Lack of self-employment growth ‘highlights need for better support’
Posted 23rd May 2018 in News For Workers
Industry bodies representing the self-employed have called for better government support for the sector in order to stimulate growth and productivity.
The latest UK labour market figures from the Office for National Statistics have revealed that the number of self-employed people in the UK came to 4.75 million in the first quarter of 2018 – broadly stable compared to the figure from last year, albeit down by 38,000.

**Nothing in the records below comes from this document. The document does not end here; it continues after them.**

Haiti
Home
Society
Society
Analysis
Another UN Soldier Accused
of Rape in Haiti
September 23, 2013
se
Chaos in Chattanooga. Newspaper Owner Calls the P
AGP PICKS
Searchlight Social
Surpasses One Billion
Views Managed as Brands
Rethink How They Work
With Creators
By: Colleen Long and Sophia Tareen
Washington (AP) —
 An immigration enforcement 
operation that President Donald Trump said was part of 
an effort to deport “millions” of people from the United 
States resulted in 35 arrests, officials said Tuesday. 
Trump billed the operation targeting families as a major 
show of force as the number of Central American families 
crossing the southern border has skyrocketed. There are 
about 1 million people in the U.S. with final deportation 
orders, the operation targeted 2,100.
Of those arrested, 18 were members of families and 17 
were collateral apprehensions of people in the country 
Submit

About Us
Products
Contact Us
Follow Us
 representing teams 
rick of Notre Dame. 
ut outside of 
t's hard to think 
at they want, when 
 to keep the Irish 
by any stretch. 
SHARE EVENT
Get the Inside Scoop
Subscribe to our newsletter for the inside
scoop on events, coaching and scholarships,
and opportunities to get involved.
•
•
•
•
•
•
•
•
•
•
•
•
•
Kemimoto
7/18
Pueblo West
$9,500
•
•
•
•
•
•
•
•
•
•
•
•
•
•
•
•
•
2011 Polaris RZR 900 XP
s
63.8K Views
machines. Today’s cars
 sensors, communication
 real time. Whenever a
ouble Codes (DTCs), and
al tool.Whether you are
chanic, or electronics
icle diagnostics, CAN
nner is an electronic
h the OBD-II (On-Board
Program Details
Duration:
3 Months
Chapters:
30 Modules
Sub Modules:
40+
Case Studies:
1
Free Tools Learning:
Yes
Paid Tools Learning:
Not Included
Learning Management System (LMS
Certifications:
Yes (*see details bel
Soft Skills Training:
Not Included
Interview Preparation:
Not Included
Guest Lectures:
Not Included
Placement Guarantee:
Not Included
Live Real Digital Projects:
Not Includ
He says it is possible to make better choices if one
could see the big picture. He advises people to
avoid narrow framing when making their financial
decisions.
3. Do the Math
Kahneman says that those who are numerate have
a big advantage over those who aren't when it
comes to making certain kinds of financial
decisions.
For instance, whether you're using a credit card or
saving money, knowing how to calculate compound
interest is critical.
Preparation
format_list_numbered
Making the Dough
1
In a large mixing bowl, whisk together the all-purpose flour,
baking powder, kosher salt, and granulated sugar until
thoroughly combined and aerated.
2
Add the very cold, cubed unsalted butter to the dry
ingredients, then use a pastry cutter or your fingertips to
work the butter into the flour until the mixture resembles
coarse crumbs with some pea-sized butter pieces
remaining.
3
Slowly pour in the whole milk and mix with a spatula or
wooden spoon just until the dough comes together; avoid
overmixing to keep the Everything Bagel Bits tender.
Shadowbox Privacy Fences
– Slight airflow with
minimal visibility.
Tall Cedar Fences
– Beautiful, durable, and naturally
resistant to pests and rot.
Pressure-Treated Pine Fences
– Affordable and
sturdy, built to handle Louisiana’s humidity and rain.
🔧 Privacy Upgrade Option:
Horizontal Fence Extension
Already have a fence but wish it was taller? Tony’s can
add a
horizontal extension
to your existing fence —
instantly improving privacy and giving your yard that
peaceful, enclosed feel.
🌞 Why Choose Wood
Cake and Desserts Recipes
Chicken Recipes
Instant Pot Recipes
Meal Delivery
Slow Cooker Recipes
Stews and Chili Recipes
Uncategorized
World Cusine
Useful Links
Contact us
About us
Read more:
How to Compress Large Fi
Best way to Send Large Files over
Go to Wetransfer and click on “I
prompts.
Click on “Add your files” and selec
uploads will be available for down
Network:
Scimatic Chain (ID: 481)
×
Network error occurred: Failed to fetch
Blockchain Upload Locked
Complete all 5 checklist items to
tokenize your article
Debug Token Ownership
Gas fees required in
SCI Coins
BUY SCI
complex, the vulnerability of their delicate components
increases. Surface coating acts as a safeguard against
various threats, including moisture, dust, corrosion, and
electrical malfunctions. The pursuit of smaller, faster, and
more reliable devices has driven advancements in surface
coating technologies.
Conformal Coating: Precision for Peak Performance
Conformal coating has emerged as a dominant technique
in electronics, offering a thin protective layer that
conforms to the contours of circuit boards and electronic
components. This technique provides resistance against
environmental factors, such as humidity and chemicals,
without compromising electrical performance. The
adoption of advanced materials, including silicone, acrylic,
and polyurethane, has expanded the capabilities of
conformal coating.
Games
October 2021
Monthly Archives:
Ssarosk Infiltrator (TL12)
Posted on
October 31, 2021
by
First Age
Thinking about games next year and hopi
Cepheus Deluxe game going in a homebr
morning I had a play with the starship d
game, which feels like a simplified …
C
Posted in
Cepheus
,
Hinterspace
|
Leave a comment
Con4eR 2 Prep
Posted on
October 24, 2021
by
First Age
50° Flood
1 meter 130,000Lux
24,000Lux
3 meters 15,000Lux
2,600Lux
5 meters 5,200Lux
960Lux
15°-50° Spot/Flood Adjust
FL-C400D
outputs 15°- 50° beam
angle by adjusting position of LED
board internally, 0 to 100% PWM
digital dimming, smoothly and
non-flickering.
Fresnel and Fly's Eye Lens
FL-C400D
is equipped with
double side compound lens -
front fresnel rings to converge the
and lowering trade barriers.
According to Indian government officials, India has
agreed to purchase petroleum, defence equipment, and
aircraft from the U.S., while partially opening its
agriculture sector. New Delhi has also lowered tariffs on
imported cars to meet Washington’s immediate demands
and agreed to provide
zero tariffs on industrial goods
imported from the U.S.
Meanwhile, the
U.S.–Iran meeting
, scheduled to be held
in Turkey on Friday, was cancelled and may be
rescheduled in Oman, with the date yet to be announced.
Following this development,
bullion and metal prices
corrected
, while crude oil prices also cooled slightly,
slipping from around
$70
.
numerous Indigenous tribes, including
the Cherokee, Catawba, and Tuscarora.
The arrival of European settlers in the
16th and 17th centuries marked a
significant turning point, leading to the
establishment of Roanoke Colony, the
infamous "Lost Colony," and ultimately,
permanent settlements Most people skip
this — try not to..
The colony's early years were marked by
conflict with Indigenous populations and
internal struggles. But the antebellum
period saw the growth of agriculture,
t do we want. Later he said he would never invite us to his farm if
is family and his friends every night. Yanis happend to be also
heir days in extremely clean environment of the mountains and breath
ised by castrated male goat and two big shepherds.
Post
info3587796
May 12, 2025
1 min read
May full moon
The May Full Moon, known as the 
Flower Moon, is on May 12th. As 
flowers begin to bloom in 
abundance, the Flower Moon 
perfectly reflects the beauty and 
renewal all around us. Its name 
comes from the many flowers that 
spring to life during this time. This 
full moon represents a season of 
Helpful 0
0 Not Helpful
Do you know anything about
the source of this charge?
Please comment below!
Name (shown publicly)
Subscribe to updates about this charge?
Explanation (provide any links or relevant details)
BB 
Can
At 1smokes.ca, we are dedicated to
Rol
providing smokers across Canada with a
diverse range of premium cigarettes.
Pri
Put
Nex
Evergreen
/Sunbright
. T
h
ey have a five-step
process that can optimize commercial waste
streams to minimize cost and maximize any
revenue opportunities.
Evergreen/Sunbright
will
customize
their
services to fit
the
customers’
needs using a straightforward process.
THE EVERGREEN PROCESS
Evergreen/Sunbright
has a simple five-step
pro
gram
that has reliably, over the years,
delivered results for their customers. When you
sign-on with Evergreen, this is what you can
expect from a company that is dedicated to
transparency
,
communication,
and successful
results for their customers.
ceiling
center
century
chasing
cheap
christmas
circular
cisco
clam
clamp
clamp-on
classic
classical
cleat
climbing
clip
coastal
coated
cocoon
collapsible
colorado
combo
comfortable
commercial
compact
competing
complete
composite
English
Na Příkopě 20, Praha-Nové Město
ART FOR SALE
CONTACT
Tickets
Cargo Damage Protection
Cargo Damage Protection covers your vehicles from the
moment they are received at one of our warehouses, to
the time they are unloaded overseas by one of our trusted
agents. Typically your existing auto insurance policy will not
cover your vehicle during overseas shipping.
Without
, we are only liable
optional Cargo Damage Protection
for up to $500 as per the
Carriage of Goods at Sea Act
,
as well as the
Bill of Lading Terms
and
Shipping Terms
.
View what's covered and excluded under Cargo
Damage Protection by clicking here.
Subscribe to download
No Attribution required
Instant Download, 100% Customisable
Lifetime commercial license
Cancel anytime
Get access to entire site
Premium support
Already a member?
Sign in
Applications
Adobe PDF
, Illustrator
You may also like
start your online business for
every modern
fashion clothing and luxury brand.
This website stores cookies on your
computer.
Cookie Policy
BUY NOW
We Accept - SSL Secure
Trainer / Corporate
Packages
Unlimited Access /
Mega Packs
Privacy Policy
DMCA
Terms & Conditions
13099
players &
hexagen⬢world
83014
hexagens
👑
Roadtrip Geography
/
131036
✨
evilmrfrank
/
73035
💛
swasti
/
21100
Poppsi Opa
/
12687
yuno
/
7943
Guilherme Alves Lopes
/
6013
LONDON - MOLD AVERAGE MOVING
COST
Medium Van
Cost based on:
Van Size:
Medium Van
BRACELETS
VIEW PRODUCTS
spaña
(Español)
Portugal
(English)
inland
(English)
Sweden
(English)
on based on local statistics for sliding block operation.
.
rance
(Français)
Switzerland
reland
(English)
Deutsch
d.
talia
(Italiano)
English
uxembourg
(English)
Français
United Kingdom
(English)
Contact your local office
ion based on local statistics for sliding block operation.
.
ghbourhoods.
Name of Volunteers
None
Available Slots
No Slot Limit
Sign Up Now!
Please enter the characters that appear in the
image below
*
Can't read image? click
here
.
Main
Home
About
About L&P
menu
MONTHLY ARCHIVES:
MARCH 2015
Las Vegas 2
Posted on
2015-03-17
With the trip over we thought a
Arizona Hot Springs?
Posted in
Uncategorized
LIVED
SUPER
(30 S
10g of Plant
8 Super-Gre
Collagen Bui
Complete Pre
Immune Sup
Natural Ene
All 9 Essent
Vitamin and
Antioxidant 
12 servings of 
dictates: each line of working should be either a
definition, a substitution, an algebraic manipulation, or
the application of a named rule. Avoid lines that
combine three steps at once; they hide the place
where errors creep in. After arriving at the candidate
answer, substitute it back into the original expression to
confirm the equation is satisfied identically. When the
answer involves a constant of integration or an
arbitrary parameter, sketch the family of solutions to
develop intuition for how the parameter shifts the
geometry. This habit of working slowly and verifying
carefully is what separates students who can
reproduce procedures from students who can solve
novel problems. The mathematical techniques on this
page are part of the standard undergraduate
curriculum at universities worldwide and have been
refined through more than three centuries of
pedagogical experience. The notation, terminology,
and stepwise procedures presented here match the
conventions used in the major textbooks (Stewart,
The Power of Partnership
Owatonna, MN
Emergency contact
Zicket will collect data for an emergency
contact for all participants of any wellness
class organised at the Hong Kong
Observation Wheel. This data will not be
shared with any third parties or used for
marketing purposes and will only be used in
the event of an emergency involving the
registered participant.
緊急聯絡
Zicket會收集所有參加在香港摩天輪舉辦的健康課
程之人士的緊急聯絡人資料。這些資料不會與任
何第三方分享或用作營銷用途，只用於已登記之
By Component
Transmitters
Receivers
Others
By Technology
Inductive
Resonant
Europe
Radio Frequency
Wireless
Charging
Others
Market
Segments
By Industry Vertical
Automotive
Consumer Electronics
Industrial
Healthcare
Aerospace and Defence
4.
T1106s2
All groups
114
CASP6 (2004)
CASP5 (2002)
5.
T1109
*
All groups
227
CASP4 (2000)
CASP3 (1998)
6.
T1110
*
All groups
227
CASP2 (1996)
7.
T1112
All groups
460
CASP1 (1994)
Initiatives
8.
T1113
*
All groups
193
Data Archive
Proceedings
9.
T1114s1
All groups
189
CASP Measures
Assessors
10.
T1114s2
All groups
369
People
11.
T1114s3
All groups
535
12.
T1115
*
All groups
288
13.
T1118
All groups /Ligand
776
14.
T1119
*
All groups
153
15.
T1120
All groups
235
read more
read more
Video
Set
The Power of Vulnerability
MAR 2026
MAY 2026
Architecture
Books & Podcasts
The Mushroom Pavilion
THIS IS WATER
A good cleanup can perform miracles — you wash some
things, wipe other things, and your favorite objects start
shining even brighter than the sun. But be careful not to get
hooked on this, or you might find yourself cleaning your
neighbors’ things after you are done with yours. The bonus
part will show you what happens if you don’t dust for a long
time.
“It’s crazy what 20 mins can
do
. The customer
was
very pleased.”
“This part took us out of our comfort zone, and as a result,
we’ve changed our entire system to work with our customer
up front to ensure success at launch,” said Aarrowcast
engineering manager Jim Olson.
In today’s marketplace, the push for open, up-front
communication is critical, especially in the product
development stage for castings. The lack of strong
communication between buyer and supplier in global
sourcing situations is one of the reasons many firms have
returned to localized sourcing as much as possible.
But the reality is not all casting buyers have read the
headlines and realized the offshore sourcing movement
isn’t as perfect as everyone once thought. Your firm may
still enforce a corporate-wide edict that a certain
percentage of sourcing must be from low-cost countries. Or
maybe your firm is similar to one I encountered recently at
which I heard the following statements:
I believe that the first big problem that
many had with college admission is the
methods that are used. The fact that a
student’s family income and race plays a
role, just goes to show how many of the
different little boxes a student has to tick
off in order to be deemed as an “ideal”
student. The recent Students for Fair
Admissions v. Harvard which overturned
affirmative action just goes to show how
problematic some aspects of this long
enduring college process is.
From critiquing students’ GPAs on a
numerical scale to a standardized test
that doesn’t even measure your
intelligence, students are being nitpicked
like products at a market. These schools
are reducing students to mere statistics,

It means that the self-employed now account for around 14.7 per cent of the 27.43 million people in work, with the number of individuals working full-time hours on a self-employed basis falling by 3.7 per cent year over year, while the number of people undertaking part-time self-employed roles rose by 6.4 per cent.
This is reflective of the number of professionals taking on extra roles to supplement other work, or amassing a portfolio of part-time roles to offer greater flexibility. However, both the Association of Independent Professionals and the Self-Employed (IPSE) and the Freelancer & Contractor Services Association (FCSA) have argued that it also suggests the government needs to be doing more to support the self-employed.
A statement from the FCSA highlighted the importance of continuing to encourage the shift towards non-traditional employment that is currently taking place as skills requirements change, while IPSE underlined the vital role that the self-employed will play in helping the UK overcome the poor economic growth and productivity it is currently seeing.
Tom Purvis, IPSE’s economic policy advisor, said: “While the labour market seems to be in a strong position at the minute, the government must focus its efforts on turning this into better economic performance. In short, it must protect the self-employed and give them the support they need.
“Policies like lowering the VAT threshold or rolling out IR35 to the private sector would jeopardise the self-employed … and cause severe problems for a UK economy that only grew 0.1 per cent in Q1 2018.”